[BRANO DELL'ESERCIZIO]:
Col binocolo del fedele convertito da Azzurra basket, sulle mura di Kalemegdan, la collina culla del basket di Belgrado, per spiare le facce un po’ così di una serata storica. Sono le stesse che ricordiamo da vicino a Edimburgo, il giorno del caro Vendemini e di Primo, di Nantes, europeo di Gamba e dei suoi pretoriani, Parigi, oro continentale per Tanjevic e quei pirati che si era portato in Francia. Facce scure quelle degli slavi. Danilovic lo ricordiamo bene a Parigi quando credeva di aver rimontato Azzurra e ci perseguitava anche se con Fuochi lo respingemmo.

Alla sala Pioneer, ora dedicata al professor Nikolic, lui, Sashone c’era e, forse, come altri grandi, da Obradovic in giù che è tornato al Partizan, origine della sua gloria, e si è preso da Milano per tanti soldi il Punter che non rimpiangeremo anche se ha segnato tanto, non riusciva a capire il Kokoskov che in piena bufera passava più tempo con gli assistenti lasciando che la panchina bollisse e sclerasse. Lui lo ha fatto alla fine quando ha scoperto che Sacchetti e l’Italia stavano festeggiando troppo. Magari come lui quando vinse l’europeo con la Slovenia, non certo nella stagione balorda del Fenerbaçhe ereditato da Obradovic. Nella culla americana deve aver imparato regole che sfuggono qui da noi, per questo niente stretta di mano e vaffa in vendita.

Con lo stesso binocolo abbiamo visto il presidente Petrucci chiedere a Tigellino il lacrimatoio per la “più bella serata della sua vita presidenziale da quando è tornato al basket”. Con lo stile dei generali della legione Flavia che stavano a Kalemegdan ci ha fatto anche sapere che non insisterà per nuove convocazioni: “decide l’allenatore”. Ci mancherebbe, certo deve essere stato strano quell’abbraccio di Meo col presidente che gli aveva messo una data di scadenza sulla schiena, tanto per complicargli la vita più dei rinunciatari Belinelli e Datome, dell’assente giustificato Gallinari che ora fa sapere, a semifinali concluse nella NBA, di essere pronto per la Patria.

[CONSEGNA A]:
Riporta il brano sulla serata di Belgrado partendo dalle parole "Col binocolo del" e proseguendo fino alle parole "Fuochi lo respingemmo.".
[CONSEGNA B]:
Secondo il brano sulla serata di Belgrado, a chi è ora dedicata la sala Pioneer?

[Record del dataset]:
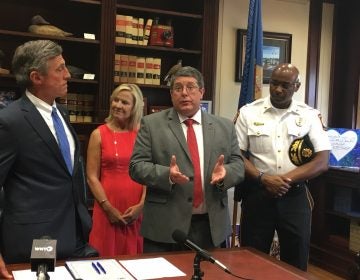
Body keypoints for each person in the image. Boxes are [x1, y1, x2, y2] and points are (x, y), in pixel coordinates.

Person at [0, 40, 98, 278]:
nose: (68, 75)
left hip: (75, 234)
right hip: (35, 241)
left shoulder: (61, 112)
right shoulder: (9, 121)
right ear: (36, 77)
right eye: (60, 69)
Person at [129, 66, 244, 252]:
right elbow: (136, 166)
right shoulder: (151, 124)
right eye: (178, 88)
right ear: (171, 94)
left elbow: (238, 165)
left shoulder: (225, 127)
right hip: (165, 228)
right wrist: (166, 174)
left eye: (190, 87)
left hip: (210, 226)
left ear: (201, 92)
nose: (184, 93)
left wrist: (226, 174)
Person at [235, 63, 331, 271]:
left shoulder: (309, 115)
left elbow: (322, 160)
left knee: (295, 260)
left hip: (294, 197)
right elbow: (237, 155)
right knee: (250, 258)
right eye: (274, 83)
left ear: (296, 87)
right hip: (258, 193)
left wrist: (285, 180)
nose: (278, 89)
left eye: (285, 85)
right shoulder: (249, 113)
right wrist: (263, 178)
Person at [87, 84, 146, 256]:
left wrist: (142, 205)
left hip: (136, 211)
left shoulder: (143, 134)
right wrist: (108, 208)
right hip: (107, 209)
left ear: (135, 107)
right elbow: (91, 177)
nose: (118, 105)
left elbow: (148, 173)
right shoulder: (98, 134)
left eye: (125, 102)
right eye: (115, 100)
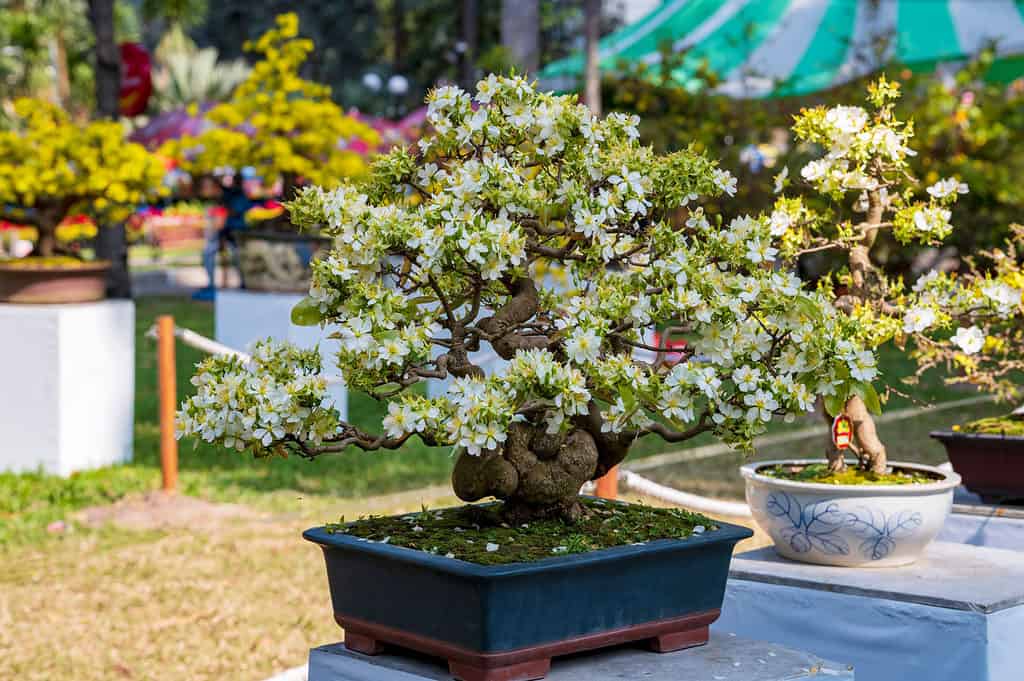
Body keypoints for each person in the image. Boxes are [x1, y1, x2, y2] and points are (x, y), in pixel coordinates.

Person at [192, 170, 253, 300]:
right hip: (221, 234)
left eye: (206, 187)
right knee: (208, 252)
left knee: (237, 255)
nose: (204, 190)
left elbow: (230, 216)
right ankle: (211, 285)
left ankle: (244, 283)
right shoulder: (216, 200)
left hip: (235, 233)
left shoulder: (233, 196)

[RISULTATO DELL'ESERCIZIO A]:
Col binocolo del fedele convertito da Azzurra basket, sulle mura di Kalemegdan, la collina culla del basket di Belgrado, per spiare le facce un po’ così di una serata storica. Sono le stesse che ricordiamo da vicino a Edimburgo, il giorno del caro Vendemini e di Primo, di Nantes, europeo di Gamba e dei suoi pretoriani, Parigi, oro continentale per Tanjevic e quei pirati che si era portato in Francia. Facce scure quelle degli slavi. Danilovic lo ricordiamo bene a Parigi quando credeva di aver rimontato Azzurra e ci perseguitava anche se con Fuochi lo respingemmo.

[RISULTATO DELL'ESERCIZIO B]:
Al professor Nikolic.